■ 提供的数据:
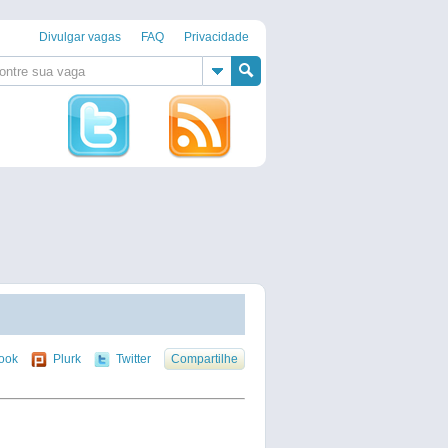
Divulgar vagas
FAQ
Privacidade
ook
Plurk
Twitter
Compartilhe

■ 任务提示:
请将上面全部条目中的文字逐行原样照抄一遍，答案里不要放入图片。

■ 本题答案:
Divulgar vagas
FAQ
Privacidade
ook
Plurk
Twitter
Compartilhe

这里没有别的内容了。